Limbo: Blue-Collar Roots, White-Collar Dreams | Literary Arts | Pittsburgh | Pittsburgh City Paper

Limbo: Blue-Collar Roots, White-Collar Dreams

By Alfred Lubrano
John Wiley & Sons, Inc., 248 pp., $27.95 (cloth)



Alfred Lubrano's Limbo: Blue-Collar Roots, White-Collar Dreams is engrossing, disarming and even entertaining, but I had to read it slowly. The book tapped so much unexamined emotional ambivalence -- I'm also one of those blue-collar kids with a nice college degree -- that I could handle only one chapter's worth of insight at a time.


The American Dream is a matter of national faith, but it can be heart-wrenching for those who take it at face value. Let's say you can make a little progress: What does social mobility feel like? Most of our Virgils are problematic. From the shallow memoirs of moneybags like Wal-Mart's Sam Walton to the outsized autobiography of larger-than-life Bill Clinton, to General Motors refugee Michael Moore skittering defiantly from Flint, Mich., to Washington, D.C., in Fahrenheit 9/11, a lot of prominent achievers from humble backgrounds are unreliable narrators.

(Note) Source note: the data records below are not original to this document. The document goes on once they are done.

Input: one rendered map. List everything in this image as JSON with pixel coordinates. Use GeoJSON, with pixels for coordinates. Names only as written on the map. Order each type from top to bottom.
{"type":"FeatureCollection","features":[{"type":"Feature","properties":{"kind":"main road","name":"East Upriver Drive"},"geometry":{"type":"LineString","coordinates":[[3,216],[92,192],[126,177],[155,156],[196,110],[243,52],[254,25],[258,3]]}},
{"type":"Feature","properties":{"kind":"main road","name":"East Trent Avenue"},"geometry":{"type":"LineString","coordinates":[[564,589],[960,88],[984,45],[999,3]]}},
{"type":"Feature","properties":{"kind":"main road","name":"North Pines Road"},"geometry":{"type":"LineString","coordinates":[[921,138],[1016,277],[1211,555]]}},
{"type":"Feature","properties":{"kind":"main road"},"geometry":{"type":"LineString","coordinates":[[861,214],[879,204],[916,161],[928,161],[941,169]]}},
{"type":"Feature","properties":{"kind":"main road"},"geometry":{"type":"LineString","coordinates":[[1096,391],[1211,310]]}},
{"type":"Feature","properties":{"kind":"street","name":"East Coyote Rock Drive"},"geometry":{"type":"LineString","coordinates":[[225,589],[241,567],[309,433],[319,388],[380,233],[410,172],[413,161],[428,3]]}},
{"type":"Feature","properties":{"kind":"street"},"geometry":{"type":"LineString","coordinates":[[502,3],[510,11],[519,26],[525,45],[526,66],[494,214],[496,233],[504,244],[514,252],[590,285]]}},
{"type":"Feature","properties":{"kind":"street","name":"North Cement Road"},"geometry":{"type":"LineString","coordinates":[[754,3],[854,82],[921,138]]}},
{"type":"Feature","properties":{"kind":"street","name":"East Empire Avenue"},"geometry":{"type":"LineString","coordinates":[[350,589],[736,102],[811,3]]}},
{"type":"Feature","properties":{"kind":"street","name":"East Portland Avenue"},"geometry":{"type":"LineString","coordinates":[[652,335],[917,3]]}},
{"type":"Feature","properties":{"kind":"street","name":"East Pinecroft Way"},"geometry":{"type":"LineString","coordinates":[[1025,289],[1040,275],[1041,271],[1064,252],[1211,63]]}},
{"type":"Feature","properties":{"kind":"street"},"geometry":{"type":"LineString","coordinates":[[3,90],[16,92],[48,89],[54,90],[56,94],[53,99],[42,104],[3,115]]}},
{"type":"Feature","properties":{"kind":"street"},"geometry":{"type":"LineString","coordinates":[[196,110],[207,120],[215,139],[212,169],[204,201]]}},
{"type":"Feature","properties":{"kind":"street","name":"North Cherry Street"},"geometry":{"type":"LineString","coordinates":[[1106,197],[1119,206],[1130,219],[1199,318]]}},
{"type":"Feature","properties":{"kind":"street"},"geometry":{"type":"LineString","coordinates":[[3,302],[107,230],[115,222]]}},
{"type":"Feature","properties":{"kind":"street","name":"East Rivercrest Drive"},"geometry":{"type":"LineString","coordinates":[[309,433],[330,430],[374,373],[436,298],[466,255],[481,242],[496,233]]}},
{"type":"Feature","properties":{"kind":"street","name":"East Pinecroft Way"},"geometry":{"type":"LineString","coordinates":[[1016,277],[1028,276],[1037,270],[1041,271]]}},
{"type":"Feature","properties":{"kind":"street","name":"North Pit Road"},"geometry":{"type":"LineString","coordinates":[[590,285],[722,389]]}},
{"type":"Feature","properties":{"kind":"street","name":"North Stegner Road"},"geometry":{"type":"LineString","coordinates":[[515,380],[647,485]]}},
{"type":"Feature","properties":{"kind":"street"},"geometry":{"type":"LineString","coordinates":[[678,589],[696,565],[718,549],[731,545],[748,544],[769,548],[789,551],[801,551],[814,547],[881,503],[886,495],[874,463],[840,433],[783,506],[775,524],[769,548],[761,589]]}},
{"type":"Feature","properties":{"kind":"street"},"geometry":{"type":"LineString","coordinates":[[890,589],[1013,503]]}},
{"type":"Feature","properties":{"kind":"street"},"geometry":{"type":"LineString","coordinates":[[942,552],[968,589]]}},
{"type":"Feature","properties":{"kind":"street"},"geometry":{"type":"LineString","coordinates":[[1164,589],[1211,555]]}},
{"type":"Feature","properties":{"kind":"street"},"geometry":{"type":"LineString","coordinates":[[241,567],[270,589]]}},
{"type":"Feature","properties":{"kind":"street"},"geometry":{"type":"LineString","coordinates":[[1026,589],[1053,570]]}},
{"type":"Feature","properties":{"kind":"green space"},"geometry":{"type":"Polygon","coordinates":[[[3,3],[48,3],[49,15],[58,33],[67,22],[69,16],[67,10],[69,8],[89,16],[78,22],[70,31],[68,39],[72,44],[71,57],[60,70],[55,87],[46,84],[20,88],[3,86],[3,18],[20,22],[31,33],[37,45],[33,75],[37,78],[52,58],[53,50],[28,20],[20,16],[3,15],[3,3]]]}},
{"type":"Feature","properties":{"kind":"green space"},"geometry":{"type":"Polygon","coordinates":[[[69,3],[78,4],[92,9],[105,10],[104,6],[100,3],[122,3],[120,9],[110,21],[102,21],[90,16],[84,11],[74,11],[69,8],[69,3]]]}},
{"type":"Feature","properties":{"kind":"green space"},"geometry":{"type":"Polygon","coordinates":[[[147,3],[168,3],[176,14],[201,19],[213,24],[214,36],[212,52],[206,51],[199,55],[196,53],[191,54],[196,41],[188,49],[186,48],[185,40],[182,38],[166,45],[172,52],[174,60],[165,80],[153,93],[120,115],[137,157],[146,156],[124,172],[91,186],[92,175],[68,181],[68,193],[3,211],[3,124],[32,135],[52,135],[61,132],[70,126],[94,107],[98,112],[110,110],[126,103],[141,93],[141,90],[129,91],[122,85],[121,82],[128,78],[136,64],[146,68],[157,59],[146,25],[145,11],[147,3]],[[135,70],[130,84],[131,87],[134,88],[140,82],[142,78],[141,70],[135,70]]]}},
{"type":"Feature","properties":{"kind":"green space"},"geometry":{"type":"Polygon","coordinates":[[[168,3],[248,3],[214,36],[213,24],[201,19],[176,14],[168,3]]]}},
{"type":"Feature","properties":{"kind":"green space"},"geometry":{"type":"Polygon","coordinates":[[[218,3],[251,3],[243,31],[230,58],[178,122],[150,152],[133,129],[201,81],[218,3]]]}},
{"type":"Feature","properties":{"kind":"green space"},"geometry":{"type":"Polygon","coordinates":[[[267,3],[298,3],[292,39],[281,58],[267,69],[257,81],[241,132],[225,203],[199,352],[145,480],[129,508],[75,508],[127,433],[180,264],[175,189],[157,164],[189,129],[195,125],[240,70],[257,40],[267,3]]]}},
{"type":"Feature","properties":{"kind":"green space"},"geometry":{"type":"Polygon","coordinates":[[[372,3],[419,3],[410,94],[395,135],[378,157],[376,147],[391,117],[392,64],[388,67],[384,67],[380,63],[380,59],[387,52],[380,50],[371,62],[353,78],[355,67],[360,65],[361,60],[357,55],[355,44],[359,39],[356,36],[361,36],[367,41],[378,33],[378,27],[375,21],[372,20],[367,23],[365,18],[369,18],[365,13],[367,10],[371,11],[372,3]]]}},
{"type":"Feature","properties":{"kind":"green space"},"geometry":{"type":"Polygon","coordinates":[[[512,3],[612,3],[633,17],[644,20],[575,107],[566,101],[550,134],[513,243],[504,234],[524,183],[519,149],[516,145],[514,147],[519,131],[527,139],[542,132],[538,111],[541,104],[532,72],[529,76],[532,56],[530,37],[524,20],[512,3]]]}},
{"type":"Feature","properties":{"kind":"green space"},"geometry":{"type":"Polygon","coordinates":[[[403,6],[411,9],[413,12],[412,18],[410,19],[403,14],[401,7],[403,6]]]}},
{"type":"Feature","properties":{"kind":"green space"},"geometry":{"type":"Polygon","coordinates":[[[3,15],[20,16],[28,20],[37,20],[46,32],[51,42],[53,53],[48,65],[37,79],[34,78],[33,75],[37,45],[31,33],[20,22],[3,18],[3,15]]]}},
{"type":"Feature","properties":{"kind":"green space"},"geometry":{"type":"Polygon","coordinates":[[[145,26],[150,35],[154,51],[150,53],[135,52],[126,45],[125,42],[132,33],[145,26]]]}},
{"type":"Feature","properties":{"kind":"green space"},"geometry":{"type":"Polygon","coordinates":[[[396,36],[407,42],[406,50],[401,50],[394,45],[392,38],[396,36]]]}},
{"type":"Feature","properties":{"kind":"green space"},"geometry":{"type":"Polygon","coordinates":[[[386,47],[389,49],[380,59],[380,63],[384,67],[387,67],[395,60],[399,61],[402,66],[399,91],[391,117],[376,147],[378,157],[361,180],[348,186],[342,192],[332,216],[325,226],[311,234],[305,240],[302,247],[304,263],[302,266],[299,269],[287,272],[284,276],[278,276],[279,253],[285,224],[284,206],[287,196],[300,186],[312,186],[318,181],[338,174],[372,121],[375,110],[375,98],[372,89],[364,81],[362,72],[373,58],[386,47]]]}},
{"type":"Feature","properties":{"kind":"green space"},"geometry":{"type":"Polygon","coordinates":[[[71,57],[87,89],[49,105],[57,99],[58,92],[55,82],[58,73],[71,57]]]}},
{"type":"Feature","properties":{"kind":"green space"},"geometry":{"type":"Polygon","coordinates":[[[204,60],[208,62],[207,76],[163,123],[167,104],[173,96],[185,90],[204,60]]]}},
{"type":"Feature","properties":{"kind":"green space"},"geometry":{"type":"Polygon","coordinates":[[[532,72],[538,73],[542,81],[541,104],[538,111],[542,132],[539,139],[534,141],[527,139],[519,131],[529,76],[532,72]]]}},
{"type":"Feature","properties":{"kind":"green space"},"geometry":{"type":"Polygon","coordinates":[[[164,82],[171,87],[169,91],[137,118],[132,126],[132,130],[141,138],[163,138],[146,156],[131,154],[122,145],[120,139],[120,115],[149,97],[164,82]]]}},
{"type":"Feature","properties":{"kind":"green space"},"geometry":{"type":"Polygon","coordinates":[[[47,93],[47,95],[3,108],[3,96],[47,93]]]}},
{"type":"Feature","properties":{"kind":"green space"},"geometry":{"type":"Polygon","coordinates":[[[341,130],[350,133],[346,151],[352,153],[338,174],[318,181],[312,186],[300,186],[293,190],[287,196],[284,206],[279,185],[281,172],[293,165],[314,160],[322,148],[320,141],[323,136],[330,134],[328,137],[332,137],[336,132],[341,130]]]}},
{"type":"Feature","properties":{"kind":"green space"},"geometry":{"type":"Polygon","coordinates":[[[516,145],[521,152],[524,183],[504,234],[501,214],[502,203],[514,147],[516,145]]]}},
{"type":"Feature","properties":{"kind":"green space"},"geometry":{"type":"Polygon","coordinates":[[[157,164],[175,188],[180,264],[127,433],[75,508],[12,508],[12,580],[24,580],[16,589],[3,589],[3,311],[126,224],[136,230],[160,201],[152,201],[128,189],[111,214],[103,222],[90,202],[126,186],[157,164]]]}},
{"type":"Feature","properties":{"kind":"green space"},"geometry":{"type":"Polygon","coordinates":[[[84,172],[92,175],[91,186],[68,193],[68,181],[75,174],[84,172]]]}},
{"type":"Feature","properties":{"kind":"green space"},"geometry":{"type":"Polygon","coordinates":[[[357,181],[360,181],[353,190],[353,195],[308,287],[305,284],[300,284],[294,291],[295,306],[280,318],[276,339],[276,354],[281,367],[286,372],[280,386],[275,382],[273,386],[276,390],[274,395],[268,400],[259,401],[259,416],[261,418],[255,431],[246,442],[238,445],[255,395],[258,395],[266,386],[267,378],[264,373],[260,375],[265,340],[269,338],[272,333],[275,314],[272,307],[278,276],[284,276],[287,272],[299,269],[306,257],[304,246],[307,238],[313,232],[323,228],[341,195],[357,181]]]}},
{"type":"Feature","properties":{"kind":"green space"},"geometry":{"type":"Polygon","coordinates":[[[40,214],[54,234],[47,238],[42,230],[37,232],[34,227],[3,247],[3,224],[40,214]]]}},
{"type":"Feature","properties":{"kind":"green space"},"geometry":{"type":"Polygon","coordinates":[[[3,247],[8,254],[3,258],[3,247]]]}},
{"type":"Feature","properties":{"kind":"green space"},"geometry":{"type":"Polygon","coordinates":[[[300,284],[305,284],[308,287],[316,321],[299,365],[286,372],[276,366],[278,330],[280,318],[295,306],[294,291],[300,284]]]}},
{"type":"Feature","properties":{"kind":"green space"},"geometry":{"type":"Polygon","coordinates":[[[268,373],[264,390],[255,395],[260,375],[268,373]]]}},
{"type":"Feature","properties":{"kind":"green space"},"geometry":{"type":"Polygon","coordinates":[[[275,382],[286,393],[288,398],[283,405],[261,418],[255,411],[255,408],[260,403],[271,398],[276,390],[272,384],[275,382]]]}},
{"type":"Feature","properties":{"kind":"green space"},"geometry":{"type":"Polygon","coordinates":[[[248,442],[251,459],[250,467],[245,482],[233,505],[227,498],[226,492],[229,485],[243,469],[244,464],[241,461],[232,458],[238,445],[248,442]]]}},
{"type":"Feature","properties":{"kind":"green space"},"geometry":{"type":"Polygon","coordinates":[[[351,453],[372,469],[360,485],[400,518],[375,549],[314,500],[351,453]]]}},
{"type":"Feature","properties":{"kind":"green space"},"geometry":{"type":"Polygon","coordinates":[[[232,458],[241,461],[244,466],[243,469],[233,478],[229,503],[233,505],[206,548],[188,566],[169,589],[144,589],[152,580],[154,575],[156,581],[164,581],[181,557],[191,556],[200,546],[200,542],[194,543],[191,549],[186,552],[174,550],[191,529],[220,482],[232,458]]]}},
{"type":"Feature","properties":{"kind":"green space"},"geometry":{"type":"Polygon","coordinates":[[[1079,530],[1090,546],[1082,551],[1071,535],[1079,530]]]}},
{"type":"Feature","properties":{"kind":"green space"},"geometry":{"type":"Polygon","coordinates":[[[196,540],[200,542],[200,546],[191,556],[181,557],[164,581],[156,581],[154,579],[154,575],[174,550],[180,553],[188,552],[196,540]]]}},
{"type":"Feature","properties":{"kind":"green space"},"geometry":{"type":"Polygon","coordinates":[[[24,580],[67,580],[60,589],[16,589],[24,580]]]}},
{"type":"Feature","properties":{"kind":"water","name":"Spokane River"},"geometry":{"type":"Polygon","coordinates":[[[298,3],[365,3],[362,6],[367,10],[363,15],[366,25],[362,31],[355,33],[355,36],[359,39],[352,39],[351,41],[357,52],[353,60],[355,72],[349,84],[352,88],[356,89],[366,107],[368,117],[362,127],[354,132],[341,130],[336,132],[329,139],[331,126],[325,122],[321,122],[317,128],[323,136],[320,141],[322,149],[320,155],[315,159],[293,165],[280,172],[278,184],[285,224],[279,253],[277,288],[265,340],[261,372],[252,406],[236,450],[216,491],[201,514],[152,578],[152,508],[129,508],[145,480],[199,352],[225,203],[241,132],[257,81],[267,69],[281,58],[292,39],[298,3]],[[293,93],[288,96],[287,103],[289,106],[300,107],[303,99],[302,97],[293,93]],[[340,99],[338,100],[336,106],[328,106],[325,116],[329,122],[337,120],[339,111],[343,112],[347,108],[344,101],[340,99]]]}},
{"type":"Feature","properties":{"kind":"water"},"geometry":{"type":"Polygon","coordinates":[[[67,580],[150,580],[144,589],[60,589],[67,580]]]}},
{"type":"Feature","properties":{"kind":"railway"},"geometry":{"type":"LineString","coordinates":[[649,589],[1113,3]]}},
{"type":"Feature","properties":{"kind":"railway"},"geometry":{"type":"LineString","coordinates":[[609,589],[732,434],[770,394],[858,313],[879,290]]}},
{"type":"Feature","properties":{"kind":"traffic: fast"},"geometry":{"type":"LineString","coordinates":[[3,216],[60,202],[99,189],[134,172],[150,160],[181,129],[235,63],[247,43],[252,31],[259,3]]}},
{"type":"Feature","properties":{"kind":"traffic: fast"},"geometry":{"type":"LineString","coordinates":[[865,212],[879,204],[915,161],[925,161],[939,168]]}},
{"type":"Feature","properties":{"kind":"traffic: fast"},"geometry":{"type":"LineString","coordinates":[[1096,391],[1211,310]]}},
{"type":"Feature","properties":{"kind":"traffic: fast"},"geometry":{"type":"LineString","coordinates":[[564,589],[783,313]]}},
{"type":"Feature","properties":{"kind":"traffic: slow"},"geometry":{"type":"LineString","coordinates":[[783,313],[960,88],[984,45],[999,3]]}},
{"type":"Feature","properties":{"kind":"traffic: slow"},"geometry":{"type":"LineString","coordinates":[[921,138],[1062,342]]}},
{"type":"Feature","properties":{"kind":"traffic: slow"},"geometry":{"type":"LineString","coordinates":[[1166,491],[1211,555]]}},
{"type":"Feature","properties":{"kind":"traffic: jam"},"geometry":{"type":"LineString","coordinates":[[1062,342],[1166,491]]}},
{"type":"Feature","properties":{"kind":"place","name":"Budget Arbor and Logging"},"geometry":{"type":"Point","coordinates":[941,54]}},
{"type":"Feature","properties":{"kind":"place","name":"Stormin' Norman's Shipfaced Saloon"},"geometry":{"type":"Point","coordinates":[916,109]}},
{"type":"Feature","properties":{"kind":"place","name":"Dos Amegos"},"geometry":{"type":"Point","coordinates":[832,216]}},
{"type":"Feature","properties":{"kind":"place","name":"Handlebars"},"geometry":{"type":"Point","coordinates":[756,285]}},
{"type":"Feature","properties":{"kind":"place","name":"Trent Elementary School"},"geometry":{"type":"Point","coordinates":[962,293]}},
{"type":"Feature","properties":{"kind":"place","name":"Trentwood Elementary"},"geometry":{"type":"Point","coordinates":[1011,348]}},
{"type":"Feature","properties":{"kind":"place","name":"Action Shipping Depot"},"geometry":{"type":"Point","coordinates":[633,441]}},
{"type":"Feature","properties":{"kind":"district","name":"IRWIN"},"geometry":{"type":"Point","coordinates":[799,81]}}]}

Luckily, Limbo is neither somber sociology nor further mythmaking. Part memoir and part standard journalism (footnotes and all), the case is really made as Lubrano weaves together a chorus of more than 100 interviews with people he calls "Straddlers" -- first-generation college graduates from blue-collar homes. Though the book stands as good cultural commentary, we need it more as a handbook to the unanticipated identity crisis that many class crossovers experience.


Straddlers might have escaped the orbit of their working-class traditions, Lubrano writes, but they still have difficulty fitting in -- and fitting themselves in -- to a white-collar world that's not neutral turf, but instead woven from the cultural assumptions and values of the upper-middle class. It's a rude awakening when hard-earned meritocracy credentials -- degrees, good grades, hard work and one's own forthrightness -- don't matter nearly as much as what sociologists call "cultural capital": connections, diplomacy and a sense of "how things are done," possibly acquired from being read The New York Times in the womb. "In a sense," Lubrano writes, "limbo folk in white-collar America feel like a basketball team that's perpetually on the road, never playing before the home crowd and always dribbling on someone else's court."


Lubrano, a Philadelphia Inquirer reporter and NPR commentator (don't worry, he also worked at the New York Daily News), writes casually and compassionately, like a particularly wise childhood friend. Limbo also avoids the pitfalls of lunch-pail nostalgia, hard-times melodrama and scholarly constipation.


Nor is Limbo just about the upper and upper-middle classes being snobby: Lubrano doesn't shy from the reasons his Straddlers -- often Lisa Simpson types in school, like Bill Clinton the band nerd -- struggle to part with tradition in the first place. Among the working class, after all, "book-smart" is not a compliment. Some parents sabotage their children's strivings; others might drive their children to get the scholarships and college education they couldn't have, then be dismayed when college changes them.


Although Lubrano's Brooklyn bricklayer father hovers at the book's center, Lubrano covers the working-class spectrum, revealing important consistencies across race, geography and rural vs. urban environments. Women interviewees discuss how white-collar sexism differs from blue-collar sexism; meanwhile, blue-collar whites are noted as open racists while middle-class whites are sneaky discriminators. Likewise, as a writer himself, Lubrano acknowledges that intellectual elitism can be more intractable than economic obstacles: It's one thing for rags to become riches, but harder for rags to become a corner office at Random House.


As Lubrano notes, his book is a start. Many of his subjects like him grew up in the 1960s and '70s, but hopefully a sequel by Lubrano or a fellow Straddler will compare this batch of interviewees with the next generation.


When Lubrano -- and, 10 years earlier, my own parents -- were growing up, blue-collar work was still abundant, sometimes even decently paid, though you couldn't expect folding money. There seems to have been more hope in it: It might even have been worth your while to can tomatoes, or shop on double-coupon day.


The stakes seem higher now. Today's Straddlers often feel we literally can't go home again, even if we fail at our middle-classification, because there's few jobs in the mines, factories and farms; there's virtually no way to make a living as our parents did. Furthermore, given that tradition and authority are the unexamined bedrock of working-class families, what's it like when a parent's lifetime of practical knowledge -- sometimes handed down over generations -- becomes economically irrelevant? It seems like a huge break in the continuity of working-class communities.


Finally, just thinking about Lubrano's large cohort of Boomer Straddlers makes me fear there's fewer on the way. Lubrano's generation was the last to see income disparities diminish, the last to enjoy generous college aid from the government. Since the 1970s, the average real wages of mid- to low-income people have declined and college tuition has grown much faster than aid.


It is hard to balance between very different worlds, but it's also a privilege to lead two disparate American lives. Hopefully, we'll continue to allow this bittersweet achievement.